The bulk of Root's work here came with Foakes. The pair bunkered down for 113 off 261 deliveries - the first of 85 fifty-plus stands in the McCullum-Stokes era scored at under three runs per over - taking England to 225. They met at the start of the afternoon session, and were watchful for all of its 36.5 overs. They essentially played the part of the safety car in a Formula One race, regaining order with a slow, steady pace while the debris from the early crashes was cleared.

Foakes was very much in the passenger seat, and probably found the sunglasses he left in the dashboard from his previous ride. This was the sixth time the Surrey wicketkeeper had been involved in a century stand under Stokes, including both this series.

"I usually get about 25 of them," he joked after the first Test in Hyderabad, when asked about his penchant for three-figure stands after putting on 112 with Ollie Pope. He contributed 37 of the first 100 runs with Root, before taking Ashwin for 16 on his own in the 67th over.

The fact it was Root and Foakes dragging their team to higher ground was all the more intriguing given their place in all this. They are very much on opposite ends of this ideology. Root does not need to Bazball and, well, Foakes can't.

Foakes admitted as much during his previous series in New Zealand this time last year. "I'm not, as you'd say, Bazball," he conceded regarding scoring as quickly as his teammates, before going on to say a strength of his in this group is to be a point of difference by playing what he describes as "slightly more normal cricket".
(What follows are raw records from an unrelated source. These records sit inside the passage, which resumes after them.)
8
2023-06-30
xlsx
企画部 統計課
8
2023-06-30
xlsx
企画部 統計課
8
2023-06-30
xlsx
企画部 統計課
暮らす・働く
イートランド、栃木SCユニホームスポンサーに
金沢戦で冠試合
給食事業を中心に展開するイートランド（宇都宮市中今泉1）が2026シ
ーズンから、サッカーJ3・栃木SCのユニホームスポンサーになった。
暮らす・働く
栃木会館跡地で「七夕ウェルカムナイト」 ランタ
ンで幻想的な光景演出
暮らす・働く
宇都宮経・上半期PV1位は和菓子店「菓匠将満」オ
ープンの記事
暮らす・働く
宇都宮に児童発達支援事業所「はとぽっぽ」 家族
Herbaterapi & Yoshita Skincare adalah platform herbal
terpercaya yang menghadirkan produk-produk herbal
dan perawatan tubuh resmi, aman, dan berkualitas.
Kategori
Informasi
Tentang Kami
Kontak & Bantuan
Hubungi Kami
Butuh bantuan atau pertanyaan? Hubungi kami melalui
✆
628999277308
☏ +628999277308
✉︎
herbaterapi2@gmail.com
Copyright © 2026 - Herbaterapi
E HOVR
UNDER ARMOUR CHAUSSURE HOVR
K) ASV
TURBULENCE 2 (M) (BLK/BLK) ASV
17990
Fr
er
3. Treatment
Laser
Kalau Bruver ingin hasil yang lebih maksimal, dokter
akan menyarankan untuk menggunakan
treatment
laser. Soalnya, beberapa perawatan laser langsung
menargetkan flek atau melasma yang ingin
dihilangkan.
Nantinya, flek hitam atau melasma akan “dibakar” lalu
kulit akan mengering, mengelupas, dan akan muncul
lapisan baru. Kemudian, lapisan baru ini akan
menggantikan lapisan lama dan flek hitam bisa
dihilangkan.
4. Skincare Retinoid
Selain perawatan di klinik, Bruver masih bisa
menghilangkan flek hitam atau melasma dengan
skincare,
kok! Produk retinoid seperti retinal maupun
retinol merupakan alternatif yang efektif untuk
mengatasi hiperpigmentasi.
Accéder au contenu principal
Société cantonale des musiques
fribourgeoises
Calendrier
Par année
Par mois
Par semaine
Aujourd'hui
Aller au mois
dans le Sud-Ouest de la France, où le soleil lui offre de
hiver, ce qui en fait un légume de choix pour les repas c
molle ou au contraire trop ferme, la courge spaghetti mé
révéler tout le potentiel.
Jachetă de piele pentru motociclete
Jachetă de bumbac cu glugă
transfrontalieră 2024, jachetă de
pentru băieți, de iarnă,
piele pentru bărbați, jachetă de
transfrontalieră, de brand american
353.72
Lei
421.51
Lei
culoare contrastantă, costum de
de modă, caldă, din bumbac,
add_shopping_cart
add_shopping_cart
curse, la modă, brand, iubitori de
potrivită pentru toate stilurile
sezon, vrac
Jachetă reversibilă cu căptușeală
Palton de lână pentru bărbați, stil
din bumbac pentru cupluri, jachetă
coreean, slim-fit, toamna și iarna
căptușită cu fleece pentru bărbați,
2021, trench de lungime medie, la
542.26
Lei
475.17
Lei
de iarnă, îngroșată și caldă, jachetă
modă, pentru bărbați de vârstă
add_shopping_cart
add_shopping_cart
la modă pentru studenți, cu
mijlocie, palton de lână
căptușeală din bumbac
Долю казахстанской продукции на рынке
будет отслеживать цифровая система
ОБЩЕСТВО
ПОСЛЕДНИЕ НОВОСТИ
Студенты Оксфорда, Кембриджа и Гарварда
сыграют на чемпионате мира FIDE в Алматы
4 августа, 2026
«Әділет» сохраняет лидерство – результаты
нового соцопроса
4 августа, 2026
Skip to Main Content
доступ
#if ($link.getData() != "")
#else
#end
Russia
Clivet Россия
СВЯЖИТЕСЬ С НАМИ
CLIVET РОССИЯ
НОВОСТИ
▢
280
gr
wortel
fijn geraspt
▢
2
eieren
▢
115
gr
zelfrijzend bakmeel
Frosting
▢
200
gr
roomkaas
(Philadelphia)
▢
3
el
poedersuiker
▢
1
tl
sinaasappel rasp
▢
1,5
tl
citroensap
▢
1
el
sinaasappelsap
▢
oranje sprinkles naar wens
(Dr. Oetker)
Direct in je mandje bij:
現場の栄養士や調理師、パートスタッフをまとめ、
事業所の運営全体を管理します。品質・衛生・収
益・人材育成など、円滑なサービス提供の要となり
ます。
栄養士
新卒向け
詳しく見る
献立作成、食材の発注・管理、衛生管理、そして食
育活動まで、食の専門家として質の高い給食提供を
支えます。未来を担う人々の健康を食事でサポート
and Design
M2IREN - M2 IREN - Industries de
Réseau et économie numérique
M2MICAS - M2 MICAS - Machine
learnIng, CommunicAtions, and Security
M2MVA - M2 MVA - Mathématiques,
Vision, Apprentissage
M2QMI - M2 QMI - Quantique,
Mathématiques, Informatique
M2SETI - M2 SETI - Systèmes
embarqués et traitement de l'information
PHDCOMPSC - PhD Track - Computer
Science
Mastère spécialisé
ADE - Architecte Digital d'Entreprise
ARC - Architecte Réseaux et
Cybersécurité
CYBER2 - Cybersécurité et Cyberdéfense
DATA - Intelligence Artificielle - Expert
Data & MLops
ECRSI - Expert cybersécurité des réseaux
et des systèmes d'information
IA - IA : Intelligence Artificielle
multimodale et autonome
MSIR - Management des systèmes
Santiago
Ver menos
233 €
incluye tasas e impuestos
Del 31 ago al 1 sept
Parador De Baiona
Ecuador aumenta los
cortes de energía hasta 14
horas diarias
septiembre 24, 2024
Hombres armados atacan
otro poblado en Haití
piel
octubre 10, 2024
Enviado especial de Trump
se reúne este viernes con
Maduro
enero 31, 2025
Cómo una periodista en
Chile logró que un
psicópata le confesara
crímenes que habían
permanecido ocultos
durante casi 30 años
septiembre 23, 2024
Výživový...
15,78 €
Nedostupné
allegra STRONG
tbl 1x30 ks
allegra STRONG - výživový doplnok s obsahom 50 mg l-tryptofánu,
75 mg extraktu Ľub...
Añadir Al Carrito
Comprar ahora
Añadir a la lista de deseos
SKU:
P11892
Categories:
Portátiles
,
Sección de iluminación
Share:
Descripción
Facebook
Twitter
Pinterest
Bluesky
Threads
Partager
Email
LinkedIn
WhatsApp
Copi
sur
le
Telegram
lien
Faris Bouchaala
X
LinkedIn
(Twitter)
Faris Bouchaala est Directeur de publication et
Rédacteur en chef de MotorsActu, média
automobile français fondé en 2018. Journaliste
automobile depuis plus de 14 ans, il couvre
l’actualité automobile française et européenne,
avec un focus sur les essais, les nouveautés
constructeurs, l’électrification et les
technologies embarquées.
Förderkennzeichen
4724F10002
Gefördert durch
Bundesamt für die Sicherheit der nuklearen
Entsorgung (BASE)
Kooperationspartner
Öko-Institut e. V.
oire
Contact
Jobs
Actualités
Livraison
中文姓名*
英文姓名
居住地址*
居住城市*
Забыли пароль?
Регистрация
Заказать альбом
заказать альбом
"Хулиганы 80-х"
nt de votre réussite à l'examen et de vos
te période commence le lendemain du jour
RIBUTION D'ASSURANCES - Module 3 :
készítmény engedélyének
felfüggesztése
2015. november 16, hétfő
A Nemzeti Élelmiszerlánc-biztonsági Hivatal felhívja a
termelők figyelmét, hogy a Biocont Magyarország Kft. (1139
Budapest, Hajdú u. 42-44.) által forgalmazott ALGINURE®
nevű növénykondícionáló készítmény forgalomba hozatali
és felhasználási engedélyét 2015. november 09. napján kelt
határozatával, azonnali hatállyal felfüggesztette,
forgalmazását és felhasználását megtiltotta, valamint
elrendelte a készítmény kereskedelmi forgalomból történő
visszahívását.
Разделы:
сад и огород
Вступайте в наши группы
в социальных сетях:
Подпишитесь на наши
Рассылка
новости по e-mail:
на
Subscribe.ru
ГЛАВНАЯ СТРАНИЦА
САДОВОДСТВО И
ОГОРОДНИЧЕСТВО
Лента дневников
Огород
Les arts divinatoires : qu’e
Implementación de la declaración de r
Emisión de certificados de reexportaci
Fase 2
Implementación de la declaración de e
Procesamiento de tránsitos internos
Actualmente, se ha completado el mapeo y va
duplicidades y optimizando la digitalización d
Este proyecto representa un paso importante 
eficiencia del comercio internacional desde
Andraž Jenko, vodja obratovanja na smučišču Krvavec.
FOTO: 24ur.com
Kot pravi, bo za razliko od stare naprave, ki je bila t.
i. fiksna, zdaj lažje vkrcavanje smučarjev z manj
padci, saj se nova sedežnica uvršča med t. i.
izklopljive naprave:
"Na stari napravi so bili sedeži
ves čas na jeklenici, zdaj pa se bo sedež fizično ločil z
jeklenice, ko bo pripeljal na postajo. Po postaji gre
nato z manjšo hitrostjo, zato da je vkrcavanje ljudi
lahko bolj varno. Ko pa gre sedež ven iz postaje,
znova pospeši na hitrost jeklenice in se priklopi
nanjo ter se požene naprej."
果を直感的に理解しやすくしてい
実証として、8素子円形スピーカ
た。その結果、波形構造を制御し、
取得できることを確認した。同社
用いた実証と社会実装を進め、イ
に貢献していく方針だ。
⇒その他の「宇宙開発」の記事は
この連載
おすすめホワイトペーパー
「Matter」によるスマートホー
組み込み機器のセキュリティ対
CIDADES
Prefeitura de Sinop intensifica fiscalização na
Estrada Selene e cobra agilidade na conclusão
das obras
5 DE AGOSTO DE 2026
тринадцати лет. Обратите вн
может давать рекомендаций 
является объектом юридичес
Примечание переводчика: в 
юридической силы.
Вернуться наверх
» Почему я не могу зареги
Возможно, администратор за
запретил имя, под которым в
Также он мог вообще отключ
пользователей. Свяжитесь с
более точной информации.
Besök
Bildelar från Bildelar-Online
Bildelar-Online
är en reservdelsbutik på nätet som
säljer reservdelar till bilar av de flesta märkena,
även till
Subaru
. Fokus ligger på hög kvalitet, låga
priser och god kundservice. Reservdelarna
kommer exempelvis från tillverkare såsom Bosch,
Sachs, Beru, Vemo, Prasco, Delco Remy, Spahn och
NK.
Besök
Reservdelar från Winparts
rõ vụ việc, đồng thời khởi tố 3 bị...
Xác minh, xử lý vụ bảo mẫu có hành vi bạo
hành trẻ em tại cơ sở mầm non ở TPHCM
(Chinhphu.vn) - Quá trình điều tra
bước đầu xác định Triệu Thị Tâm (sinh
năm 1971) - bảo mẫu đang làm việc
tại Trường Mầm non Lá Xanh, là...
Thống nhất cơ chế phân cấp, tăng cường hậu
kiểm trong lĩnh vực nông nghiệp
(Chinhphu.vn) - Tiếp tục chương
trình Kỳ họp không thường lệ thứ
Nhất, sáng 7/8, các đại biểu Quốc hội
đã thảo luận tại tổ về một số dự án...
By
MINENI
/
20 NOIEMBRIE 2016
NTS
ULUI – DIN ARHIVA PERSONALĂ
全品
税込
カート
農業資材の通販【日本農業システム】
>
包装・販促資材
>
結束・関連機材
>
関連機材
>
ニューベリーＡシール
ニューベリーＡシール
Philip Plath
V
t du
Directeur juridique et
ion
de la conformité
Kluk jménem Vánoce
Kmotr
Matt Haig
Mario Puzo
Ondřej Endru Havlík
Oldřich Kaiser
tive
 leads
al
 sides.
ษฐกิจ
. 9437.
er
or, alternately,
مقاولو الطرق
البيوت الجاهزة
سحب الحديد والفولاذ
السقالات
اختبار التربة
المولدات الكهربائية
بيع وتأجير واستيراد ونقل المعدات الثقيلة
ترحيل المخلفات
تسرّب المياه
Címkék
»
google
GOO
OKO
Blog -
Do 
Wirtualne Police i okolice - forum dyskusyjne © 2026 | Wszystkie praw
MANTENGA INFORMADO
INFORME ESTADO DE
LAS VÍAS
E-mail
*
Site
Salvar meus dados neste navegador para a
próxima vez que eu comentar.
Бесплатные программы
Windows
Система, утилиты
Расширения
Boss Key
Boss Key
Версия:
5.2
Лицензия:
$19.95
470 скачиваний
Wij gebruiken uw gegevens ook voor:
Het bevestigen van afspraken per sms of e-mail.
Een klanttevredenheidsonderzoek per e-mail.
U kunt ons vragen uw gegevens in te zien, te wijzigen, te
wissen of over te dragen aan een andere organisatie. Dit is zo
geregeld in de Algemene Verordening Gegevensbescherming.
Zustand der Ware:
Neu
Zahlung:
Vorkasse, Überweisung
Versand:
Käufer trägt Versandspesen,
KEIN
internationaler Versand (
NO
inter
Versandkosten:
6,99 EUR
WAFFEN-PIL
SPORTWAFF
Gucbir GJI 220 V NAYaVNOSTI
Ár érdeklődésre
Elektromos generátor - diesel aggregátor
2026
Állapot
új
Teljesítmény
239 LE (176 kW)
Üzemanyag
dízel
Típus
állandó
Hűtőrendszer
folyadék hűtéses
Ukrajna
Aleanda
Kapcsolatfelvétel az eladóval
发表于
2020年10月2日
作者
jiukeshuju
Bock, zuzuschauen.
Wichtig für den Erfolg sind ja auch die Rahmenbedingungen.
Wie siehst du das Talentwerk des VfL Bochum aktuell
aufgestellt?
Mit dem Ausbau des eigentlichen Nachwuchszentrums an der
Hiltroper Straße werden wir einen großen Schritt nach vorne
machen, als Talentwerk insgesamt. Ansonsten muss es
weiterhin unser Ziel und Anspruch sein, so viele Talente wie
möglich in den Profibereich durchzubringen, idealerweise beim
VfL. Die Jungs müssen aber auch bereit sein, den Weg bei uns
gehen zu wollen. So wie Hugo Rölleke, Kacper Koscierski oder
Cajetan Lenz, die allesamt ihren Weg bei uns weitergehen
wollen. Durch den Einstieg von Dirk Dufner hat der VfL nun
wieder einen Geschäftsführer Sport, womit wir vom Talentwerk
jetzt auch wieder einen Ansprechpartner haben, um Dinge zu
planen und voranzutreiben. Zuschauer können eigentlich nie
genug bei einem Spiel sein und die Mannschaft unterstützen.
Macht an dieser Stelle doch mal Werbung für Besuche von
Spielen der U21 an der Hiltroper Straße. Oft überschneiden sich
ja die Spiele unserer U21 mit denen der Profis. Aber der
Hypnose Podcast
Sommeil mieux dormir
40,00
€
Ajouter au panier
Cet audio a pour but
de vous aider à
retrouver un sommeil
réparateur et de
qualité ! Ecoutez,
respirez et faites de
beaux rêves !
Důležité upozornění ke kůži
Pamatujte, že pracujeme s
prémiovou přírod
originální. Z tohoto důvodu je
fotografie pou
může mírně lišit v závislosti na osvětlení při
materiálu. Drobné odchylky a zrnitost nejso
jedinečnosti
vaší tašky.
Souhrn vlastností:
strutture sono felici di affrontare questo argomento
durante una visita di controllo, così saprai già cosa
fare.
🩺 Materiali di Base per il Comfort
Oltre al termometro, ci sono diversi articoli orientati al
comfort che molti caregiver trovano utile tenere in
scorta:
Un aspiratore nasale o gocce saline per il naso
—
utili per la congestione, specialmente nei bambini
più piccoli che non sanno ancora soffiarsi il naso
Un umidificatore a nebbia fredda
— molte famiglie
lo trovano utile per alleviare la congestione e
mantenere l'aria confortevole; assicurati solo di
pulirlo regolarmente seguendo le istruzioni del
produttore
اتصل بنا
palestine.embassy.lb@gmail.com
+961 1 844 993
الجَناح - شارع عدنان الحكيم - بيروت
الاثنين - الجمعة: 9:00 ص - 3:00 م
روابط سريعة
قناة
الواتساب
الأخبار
It was a honest and courageous statement from Foakes, even if it is precisely what England's management team encourage. Players need to find a way to be the best version of themselves, and Foakes' "normal cricket" allows him to be that.

That is a little more complex for Root. Even as he rounds on 12,000 career runs after registering the most fifty-plus scores (91) by an Englishman, he has still yet to find his ceiling. And it is complicated further by the fact that he came into this new regime browbeaten by the rigours of captaincy.

His average across that period (46.44), set against what it is under Stokes (currently 53.43 while he is not out), tells a story of liberation. But the latter figure has also involved responsibility.

In the recent book Bazball: The inside story of a Test cricket revolution Root talks about the ramp shot - the effect it has on a bowler's rhythm and the field - before explaining it is, essentially, the embodiment of a concept: "That [shot] was my way of showing I was fully involved in what we were trying to do."

He was never a "Do as I do" captain but adopted that mantra to show the rest that they should not be afraid to be more expressive. It is typically selfless from Root. Almost to a fault.

Some two years on, that message has been heeded by all, even beyond the walls of the dressing room. Root will continue to err on the more attacking side for the good of the team. And yet this slow-burn masterclass might be his most selfless act of the new era.

It meant the blows in the morning were not terminal, and in turn, England take a strong position into day two. On a pitch that will deteriorate fast in a match they must win to keep the series alive, England are, at this juncture, in control.

Over Root's career, he has shown he can be many things to many teams. Here, he underlined that he can be everything to this one.